Alysabeth Clements Mosley
We seriously considered making Godot's publicity tagline 'Yep. We're really doing it.' People talk about Godot, referring to it as if it were an old friend they haven't seen in a while, but when I started asking around, the number of folks who had actually had the opportunity to see it performed was startlingly small. Really? One of the definitive masterpieces of modern theatre? It seemed like a perfect fit for Star Bar.
Of course, the play is deceptively simple - easy to stage and costume, and artistically a bit like tofu, able to absorb the flavor of whatever it's cooked with. In reality, though, Beckett's humble, droll and maddeningly circular dialogue holds ringing truths about the human condition, spoken as if they're meant to do nothing but pass the time in idle discourse. Hey, actors: no pressure!

-- -- --

→ How to complete this task
Reproduce verbatim the passage of the Godot staging note that runs from "Alysabeth Clements Mosley" up to and including "actors: no pressure!".

→ Data
-- -- --

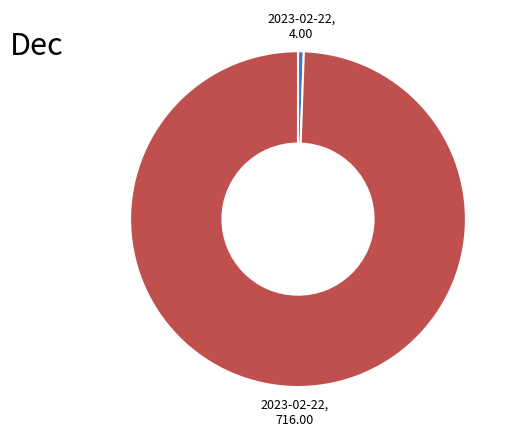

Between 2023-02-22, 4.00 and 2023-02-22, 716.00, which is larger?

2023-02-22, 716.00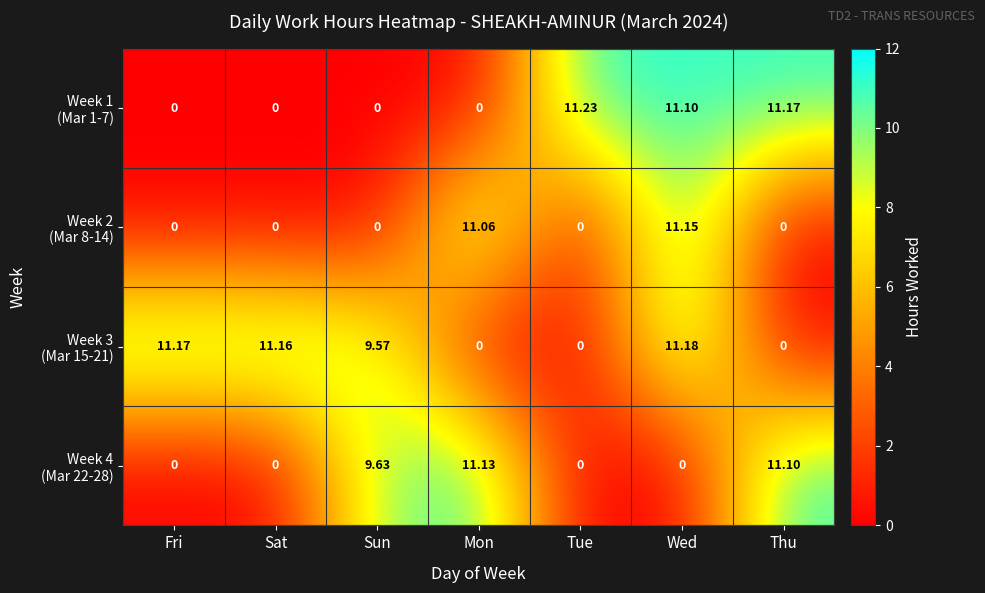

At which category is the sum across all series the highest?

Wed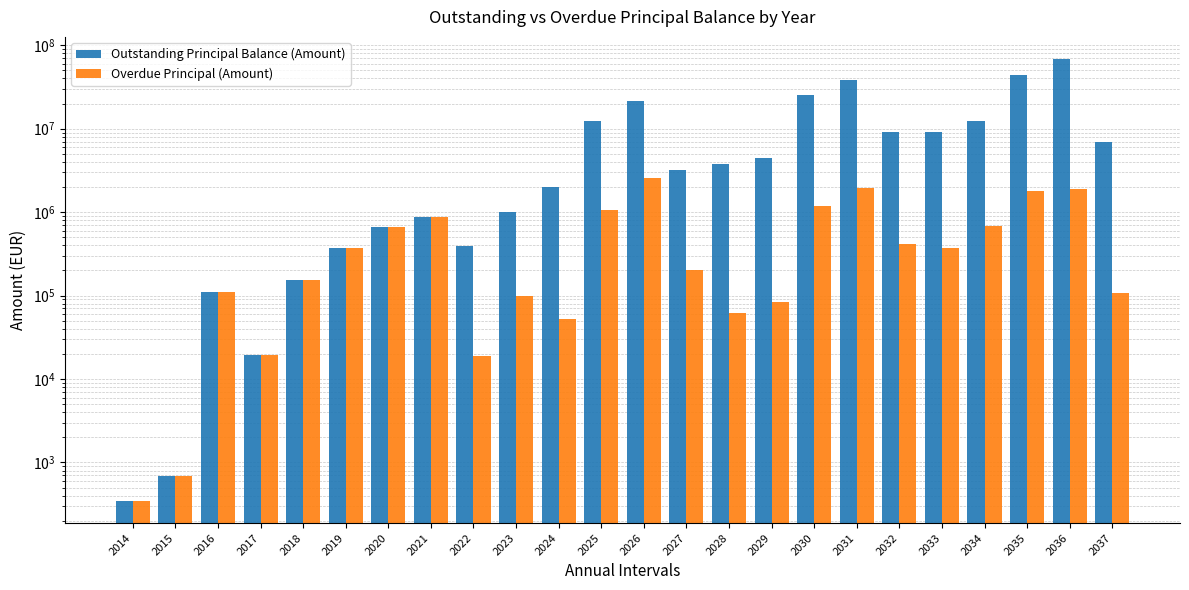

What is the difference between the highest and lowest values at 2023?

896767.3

-- -- --

→ Completed exercise
Alysabeth Clements Mosley
We seriously considered making Godot's publicity tagline 'Yep. We're really doing it.' People talk about Godot, referring to it as if it were an old friend they haven't seen in a while, but when I started asking around, the number of folks who had actually had the opportunity to see it performed was startlingly small. Really? One of the definitive masterpieces of modern theatre? It seemed like a perfect fit for Star Bar.
Of course, the play is deceptively simple - easy to stage and costume, and artistically a bit like tofu, able to absorb the flavor of whatever it's cooked with. In reality, though, Beckett's humble, droll and maddeningly circular dialogue holds ringing truths about the human condition, spoken as if they're meant to do nothing but pass the time in idle discourse. Hey, actors: no pressure!